Yol boyunda ilginç sanat eserlerinede rastlamak olası


şehirde birçok meydan yaratılmış. Coğunlugu şahlık döneminden kalma. Azadi meydanıda bunlardan biri. Yeni yönetim nedense değiştirme geregi görmemiş.

Ankara daki Atakule benzeri milad kulesi diger bir gezi yeri.


Iran da yapılacak ve goruleceklerin başinda turbe camileri ziyaret var. En ünlü türbe İmamzade Salih e ait


 Tüm camilerde oldugu gibi bu yapının içide aynalarla suslenmiş işil işil yapılmış


Türbe nin yanındaki çarşı diger bir ilgi noktası
baharat ve çerez başlıca ürünlerden.

unutmadan yazın geldiyseniz en iyi serinleticiler yollarda satılan tuzlu kızılcık ve geleneksel dondurma, "bestani sunneti" 

İran, islam cumhuriyeti olarak bilinsede müslüman olmayan topluluklarada evsahipliği yapıyor. Tahran da birçok kilise ve mabet bulunmasına ragmen cogunlugu yeni yapılar 1930 sonrası inşaa edilmişler. Bunların arasında en ilginçlerinden biri zerdüşt dini tapınakları


Şehir merkezine yakın, yüzyıllardır yanan ateşi ile bu küçük tapınakta zerduştlük hakkında istediğiniz bilgiyi alabiliyorsunuz (farsça olarak).
Şehir kuzey ve güney olarak anılıyor. Kuzey kesim asıl şehir ve Şah döneminin merkezi. En ünlü saraylardan biride burada.
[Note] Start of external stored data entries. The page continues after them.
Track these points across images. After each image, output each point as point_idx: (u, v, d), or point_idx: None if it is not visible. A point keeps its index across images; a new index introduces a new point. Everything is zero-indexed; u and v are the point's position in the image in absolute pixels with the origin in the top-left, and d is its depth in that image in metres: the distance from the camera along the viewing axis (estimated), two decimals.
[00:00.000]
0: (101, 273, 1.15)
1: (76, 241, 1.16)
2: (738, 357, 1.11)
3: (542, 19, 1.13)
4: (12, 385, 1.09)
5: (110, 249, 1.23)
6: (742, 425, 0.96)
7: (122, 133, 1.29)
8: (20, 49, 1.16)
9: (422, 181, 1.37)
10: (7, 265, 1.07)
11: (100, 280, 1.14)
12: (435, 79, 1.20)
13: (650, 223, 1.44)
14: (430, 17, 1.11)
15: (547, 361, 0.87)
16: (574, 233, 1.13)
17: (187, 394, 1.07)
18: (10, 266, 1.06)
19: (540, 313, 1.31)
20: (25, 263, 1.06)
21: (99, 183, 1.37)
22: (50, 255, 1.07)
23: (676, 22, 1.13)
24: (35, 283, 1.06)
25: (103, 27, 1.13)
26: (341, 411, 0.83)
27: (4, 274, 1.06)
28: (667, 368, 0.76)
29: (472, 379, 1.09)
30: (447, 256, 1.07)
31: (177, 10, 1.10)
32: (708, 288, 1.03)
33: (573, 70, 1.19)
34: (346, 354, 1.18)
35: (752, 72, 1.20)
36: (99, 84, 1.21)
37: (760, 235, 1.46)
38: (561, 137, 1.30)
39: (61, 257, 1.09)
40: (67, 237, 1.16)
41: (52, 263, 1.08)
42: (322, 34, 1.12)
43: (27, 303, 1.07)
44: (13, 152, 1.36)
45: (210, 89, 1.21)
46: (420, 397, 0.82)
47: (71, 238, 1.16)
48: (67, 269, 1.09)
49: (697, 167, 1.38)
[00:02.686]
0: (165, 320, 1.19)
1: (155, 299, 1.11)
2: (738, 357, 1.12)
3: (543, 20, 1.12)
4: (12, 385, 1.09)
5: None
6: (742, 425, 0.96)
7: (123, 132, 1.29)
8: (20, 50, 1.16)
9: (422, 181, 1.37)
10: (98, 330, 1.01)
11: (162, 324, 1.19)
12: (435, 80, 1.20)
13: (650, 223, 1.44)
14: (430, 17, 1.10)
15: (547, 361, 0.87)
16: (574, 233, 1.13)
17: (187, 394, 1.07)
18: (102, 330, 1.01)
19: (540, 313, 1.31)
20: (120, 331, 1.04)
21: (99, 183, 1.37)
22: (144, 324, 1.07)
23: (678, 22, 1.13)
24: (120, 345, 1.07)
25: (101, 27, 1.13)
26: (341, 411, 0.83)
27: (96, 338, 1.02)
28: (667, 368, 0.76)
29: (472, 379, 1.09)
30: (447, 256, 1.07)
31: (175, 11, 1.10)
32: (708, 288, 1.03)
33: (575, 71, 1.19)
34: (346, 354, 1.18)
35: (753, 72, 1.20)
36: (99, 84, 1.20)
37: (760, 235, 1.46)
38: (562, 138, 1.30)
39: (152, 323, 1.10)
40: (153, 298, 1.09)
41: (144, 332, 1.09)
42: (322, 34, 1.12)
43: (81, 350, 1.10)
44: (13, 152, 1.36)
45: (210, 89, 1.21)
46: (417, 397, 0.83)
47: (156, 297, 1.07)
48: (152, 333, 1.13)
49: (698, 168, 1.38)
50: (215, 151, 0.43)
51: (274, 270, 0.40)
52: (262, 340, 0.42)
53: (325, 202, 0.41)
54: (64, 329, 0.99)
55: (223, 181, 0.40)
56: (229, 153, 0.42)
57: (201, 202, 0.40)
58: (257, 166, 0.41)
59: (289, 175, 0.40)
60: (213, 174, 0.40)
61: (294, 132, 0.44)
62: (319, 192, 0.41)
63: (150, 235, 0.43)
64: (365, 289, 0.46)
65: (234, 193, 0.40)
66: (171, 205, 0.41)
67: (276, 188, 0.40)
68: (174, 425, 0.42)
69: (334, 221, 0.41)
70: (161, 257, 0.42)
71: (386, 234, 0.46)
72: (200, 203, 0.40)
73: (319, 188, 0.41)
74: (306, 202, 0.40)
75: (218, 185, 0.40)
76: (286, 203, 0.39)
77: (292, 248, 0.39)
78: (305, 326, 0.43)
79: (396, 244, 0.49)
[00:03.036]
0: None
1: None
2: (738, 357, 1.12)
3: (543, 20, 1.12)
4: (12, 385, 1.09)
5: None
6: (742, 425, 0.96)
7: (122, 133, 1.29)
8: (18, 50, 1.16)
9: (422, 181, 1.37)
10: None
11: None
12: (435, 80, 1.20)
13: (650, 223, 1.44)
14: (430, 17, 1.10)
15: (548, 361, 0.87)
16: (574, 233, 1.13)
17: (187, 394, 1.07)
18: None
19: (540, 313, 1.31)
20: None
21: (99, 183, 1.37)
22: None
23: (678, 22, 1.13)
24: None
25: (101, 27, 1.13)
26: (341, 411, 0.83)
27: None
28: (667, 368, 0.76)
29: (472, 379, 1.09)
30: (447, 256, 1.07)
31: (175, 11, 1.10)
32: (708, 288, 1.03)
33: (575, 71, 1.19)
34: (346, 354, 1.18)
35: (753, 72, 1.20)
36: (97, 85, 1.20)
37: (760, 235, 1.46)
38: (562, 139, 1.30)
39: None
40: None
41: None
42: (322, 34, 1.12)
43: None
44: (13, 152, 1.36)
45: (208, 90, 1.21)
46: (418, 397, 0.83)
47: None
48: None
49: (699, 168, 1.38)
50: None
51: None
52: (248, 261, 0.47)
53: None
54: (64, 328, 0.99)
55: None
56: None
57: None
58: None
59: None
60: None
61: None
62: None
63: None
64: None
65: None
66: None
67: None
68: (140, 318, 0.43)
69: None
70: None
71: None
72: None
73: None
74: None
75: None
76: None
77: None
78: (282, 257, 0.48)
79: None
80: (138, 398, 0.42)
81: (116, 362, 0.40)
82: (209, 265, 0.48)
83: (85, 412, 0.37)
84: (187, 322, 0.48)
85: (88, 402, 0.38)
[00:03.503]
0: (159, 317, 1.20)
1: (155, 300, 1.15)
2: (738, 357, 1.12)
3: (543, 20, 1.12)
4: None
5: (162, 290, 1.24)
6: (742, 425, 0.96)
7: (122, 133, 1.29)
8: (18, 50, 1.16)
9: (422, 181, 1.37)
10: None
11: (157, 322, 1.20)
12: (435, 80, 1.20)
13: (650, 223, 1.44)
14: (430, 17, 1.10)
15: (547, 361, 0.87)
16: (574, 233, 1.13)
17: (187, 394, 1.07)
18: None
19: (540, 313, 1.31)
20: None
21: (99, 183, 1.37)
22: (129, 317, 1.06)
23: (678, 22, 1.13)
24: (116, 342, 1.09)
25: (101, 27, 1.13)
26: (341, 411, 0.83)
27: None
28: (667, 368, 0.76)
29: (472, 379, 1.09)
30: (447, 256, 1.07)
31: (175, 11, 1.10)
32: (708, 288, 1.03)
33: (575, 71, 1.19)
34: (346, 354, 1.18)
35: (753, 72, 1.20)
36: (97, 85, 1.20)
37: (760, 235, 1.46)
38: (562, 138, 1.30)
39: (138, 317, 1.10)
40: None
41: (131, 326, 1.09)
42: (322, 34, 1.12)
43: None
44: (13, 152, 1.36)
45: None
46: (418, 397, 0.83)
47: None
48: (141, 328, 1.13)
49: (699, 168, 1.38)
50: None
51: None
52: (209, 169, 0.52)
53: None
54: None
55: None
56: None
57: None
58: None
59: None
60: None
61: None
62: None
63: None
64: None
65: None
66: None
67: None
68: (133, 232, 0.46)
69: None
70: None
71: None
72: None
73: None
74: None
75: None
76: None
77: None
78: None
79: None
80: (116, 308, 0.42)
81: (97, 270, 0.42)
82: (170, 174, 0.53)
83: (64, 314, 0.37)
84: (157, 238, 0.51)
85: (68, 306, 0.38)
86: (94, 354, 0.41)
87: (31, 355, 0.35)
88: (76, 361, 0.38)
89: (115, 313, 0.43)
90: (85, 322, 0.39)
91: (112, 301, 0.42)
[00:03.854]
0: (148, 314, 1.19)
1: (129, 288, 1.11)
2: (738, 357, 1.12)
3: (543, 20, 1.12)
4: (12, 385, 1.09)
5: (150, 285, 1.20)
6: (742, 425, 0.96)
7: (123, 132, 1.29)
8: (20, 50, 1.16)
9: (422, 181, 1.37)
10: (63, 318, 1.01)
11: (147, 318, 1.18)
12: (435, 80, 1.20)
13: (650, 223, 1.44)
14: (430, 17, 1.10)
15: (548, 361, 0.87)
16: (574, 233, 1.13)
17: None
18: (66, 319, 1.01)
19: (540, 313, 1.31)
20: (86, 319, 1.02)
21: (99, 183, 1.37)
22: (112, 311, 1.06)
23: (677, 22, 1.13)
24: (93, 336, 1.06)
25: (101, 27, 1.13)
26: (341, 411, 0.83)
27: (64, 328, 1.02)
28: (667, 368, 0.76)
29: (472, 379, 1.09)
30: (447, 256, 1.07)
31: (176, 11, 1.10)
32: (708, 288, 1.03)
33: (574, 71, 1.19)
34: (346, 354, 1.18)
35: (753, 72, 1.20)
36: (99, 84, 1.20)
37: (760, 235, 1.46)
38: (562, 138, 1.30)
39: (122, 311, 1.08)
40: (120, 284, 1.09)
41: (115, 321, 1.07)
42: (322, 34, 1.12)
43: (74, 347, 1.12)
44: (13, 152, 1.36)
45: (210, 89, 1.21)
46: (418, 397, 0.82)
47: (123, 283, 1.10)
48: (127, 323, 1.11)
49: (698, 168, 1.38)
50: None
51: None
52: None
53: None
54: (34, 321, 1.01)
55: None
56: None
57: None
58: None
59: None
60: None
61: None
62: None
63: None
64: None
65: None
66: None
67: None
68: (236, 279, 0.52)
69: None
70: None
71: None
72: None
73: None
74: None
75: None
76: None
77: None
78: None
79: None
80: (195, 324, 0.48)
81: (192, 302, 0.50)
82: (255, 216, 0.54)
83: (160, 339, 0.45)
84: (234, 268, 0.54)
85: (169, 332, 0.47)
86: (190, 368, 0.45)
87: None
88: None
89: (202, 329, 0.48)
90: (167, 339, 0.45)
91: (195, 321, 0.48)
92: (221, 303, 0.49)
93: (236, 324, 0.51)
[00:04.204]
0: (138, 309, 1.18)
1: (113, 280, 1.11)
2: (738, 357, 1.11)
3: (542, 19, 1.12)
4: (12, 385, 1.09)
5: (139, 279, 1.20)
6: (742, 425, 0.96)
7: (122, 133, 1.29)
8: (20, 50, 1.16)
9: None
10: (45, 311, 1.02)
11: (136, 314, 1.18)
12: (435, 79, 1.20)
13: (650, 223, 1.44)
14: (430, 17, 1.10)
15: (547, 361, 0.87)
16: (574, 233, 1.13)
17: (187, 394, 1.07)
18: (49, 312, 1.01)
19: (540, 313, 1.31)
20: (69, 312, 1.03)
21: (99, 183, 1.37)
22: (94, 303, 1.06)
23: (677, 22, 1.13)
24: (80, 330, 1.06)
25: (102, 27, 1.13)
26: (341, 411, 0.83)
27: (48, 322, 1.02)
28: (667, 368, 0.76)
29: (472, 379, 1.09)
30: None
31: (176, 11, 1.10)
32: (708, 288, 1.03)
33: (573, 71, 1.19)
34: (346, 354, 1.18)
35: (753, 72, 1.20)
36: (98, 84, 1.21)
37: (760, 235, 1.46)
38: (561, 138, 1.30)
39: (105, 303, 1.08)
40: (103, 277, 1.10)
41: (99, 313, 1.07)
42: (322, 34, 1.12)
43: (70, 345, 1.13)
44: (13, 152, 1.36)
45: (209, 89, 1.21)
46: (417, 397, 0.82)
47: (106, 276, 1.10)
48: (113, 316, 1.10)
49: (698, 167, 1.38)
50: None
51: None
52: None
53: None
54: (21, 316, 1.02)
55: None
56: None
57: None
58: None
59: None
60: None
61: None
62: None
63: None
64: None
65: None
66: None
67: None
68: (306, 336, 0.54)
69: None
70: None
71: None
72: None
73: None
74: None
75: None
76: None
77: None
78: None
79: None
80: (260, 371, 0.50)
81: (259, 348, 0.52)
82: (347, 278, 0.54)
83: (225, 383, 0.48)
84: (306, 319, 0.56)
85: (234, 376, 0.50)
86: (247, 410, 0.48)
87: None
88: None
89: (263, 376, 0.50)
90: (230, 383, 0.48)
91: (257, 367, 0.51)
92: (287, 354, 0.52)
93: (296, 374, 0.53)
 Saad Abad sarayı geniş bir alana kurulmuş o dönemin "savurganlığını" göstermek için bugünkü yönetim tarafından ziyarete açılmış.
Şehirin belli başlı eglence yerleri kenarlara serpilmiş. En ünlüleri Darake ve Farahzad. Darake dar bir vadide dere kenarına yerleşmiş lokantalrdan oluşuyor. Yuksekte oldugu için yazın dahi oldukça serin. Çay içmek için güzel bir yer.


Diğer bir yer, Farahzad aynı dagın diger bir yamacında kurulmuş bir mahale

Masaların yanısıra Şark kösesi benzeri oturma alanlarında yemek yeyip dinlenebiliyorsunuz.
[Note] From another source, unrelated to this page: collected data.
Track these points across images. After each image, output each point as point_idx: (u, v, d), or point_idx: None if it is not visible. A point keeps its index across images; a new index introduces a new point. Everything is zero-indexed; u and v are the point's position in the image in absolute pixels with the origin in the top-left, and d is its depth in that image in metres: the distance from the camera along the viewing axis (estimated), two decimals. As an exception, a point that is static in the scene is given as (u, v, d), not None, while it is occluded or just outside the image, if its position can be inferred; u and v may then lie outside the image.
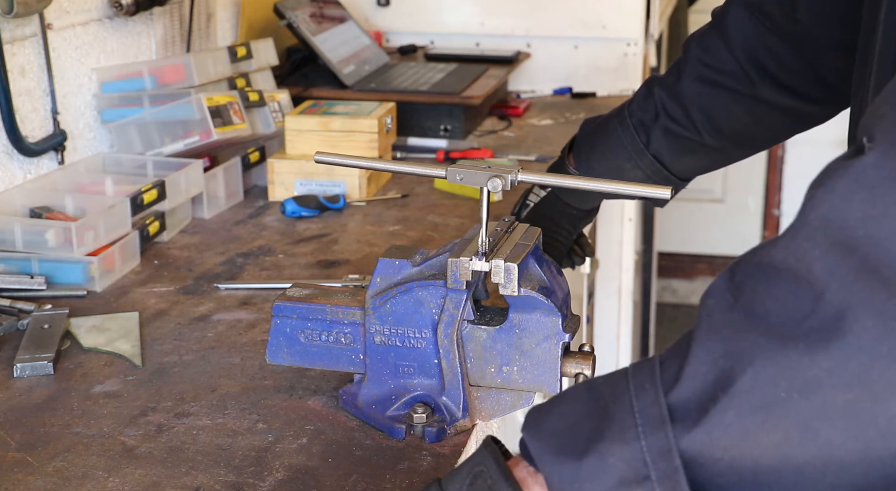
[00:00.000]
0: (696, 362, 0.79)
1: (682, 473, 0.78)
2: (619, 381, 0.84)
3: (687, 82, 1.52)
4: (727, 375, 0.76)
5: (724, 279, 0.81)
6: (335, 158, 1.28)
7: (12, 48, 1.84)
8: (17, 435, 1.24)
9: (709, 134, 1.53)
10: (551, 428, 0.84)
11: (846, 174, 0.75)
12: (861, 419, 0.73)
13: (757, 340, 0.76)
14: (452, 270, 1.19)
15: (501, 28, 3.00)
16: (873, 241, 0.73)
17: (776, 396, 0.75)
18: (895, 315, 0.71)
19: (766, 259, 0.78)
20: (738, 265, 0.81)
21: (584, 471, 0.80)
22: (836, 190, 0.75)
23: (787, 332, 0.75)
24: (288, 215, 2.01)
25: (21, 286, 1.62)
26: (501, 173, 1.18)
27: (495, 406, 1.24)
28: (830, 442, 0.74)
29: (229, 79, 2.22)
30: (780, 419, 0.75)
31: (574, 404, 0.85)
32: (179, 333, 1.51)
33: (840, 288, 0.73)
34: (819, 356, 0.73)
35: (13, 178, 1.86)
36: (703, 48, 1.52)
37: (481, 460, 0.89)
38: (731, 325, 0.78)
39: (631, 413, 0.81)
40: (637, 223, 3.35)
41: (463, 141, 2.49)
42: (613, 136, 1.57)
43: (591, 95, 2.90)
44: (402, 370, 1.25)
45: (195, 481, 1.15)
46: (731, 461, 0.77)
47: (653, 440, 0.79)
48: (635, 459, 0.79)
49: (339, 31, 2.74)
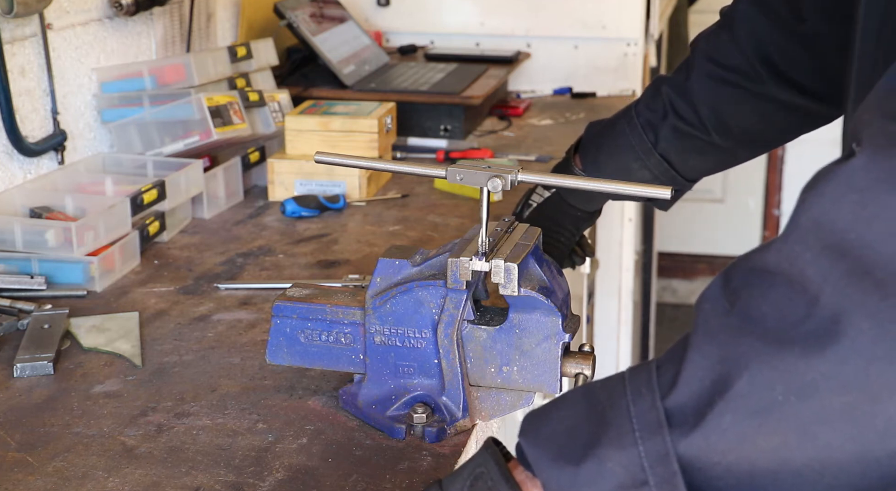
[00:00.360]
0: (692, 367, 0.79)
1: (680, 478, 0.78)
2: (616, 385, 0.84)
3: (696, 80, 1.53)
4: (724, 379, 0.77)
5: (719, 284, 0.81)
6: (335, 158, 1.28)
7: (12, 48, 1.84)
8: (17, 435, 1.24)
9: (717, 132, 1.53)
10: (548, 433, 0.84)
11: (836, 178, 0.76)
12: (859, 421, 0.73)
13: (753, 344, 0.76)
14: (452, 270, 1.19)
15: (501, 28, 3.00)
16: (864, 244, 0.73)
17: (773, 399, 0.75)
18: (890, 317, 0.71)
19: (760, 264, 0.78)
20: (733, 270, 0.81)
21: (582, 476, 0.80)
22: (827, 193, 0.76)
23: (783, 336, 0.75)
24: (288, 215, 2.01)
25: (21, 286, 1.62)
26: (501, 173, 1.18)
27: (495, 406, 1.24)
28: (829, 445, 0.74)
29: (229, 79, 2.22)
30: (778, 423, 0.75)
31: (571, 409, 0.85)
32: (179, 333, 1.51)
33: (834, 291, 0.73)
34: (816, 360, 0.73)
35: (13, 178, 1.86)
36: (711, 46, 1.53)
37: (482, 462, 0.89)
38: (728, 329, 0.78)
39: (628, 418, 0.81)
40: (637, 223, 3.35)
41: (463, 141, 2.49)
42: (621, 136, 1.58)
43: (591, 95, 2.90)
44: (402, 370, 1.25)
45: (195, 481, 1.15)
46: (729, 465, 0.77)
47: (650, 445, 0.79)
48: (633, 464, 0.79)
49: (339, 31, 2.74)
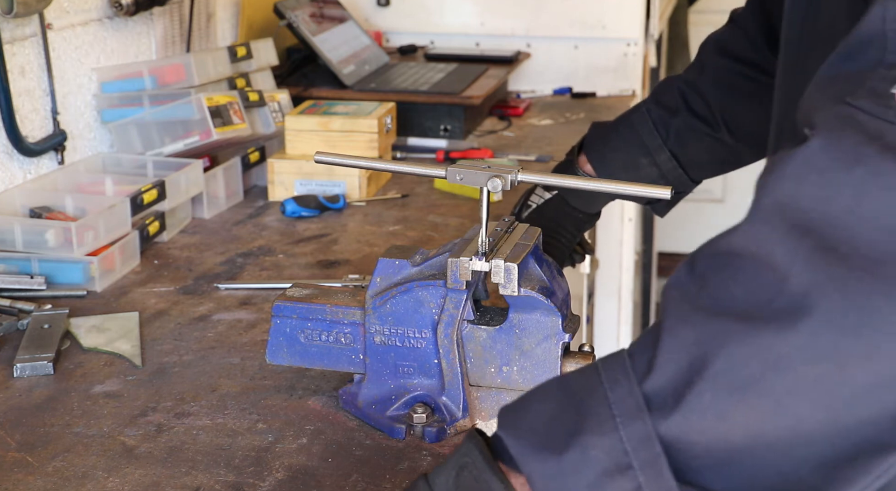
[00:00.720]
0: (667, 350, 0.80)
1: (663, 459, 0.79)
2: (590, 375, 0.85)
3: (709, 75, 1.56)
4: (701, 359, 0.78)
5: (685, 270, 0.83)
6: (335, 158, 1.28)
7: (12, 48, 1.84)
8: (17, 435, 1.24)
9: (728, 129, 1.56)
10: (528, 426, 0.85)
11: (795, 160, 0.78)
12: (829, 390, 0.75)
13: (727, 324, 0.78)
14: (452, 270, 1.19)
15: (501, 28, 3.00)
16: (827, 222, 0.76)
17: (750, 375, 0.76)
18: (857, 288, 0.74)
19: (726, 247, 0.80)
20: (698, 255, 0.83)
21: (566, 465, 0.81)
22: (787, 175, 0.78)
23: (756, 314, 0.77)
24: (288, 215, 2.01)
25: (21, 286, 1.62)
26: (501, 173, 1.18)
27: (495, 406, 1.24)
28: (799, 415, 0.76)
29: (229, 79, 2.22)
30: (755, 398, 0.77)
31: (548, 402, 0.86)
32: (179, 333, 1.51)
33: (803, 268, 0.75)
34: (789, 334, 0.75)
35: (13, 178, 1.86)
36: (724, 42, 1.57)
37: (466, 452, 0.89)
38: (700, 312, 0.80)
39: (607, 405, 0.82)
40: (637, 223, 3.35)
41: (463, 141, 2.49)
42: (631, 131, 1.60)
43: (591, 95, 2.90)
44: (402, 370, 1.25)
45: (195, 481, 1.15)
46: (708, 444, 0.79)
47: (631, 430, 0.80)
48: (615, 450, 0.80)
49: (339, 31, 2.74)
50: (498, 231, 1.24)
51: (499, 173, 1.18)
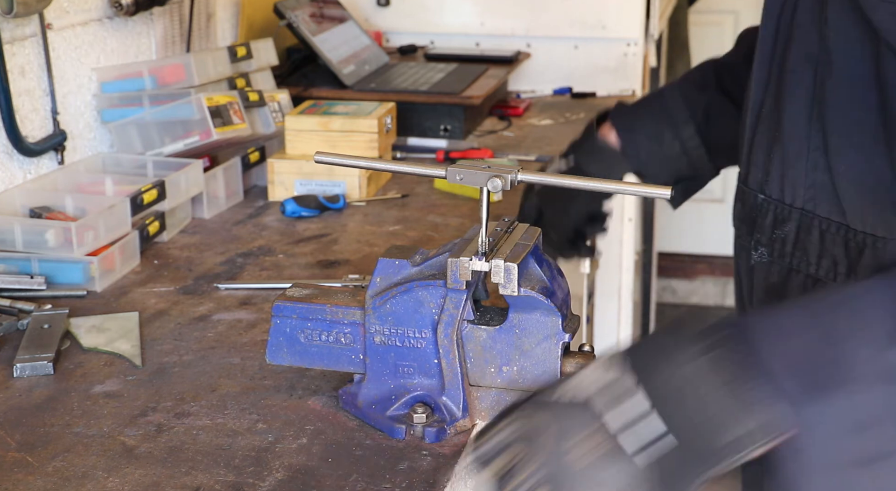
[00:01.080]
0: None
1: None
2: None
3: (741, 55, 1.57)
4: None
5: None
6: (335, 158, 1.28)
7: (12, 48, 1.84)
8: (17, 435, 1.25)
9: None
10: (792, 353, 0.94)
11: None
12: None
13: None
14: (452, 270, 1.19)
15: (501, 28, 3.00)
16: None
17: None
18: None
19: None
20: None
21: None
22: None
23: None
24: (288, 215, 2.01)
25: (21, 286, 1.62)
26: (501, 173, 1.18)
27: (495, 406, 1.24)
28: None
29: (229, 79, 2.22)
30: None
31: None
32: (179, 333, 1.52)
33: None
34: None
35: (13, 178, 1.86)
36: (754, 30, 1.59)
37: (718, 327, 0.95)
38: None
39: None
40: (637, 223, 3.35)
41: (463, 141, 2.49)
42: (660, 102, 1.62)
43: (591, 95, 2.90)
44: (402, 370, 1.25)
45: (195, 481, 1.15)
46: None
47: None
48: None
49: (339, 31, 2.74)
50: (498, 231, 1.24)
51: (499, 173, 1.18)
Geziler sonrasında birkaç not, şehirde alışveriş yerleri mevcut ancak birçok mal Turkiyeden geliyor ve fiyatlar yüksek. Ambargo (2012 yılı için) nedeniyle vergiler artmiş. Yerel malzemler uygun fiyatla satılıyor ama pazarlık edilmeden alım yapılmamalı.

İslam polisinin baskısı heryerde hissediliyor. Hanımların kapanması mecburi. Açık saçın dahi cezası yuksek ugranılacak hakaret de cabası.

Cuma  günü resmi tatil ve cuma namazı sadece Tahran universitesindeki camide kılınıyor ve genelde gösterilerle devam ediyor.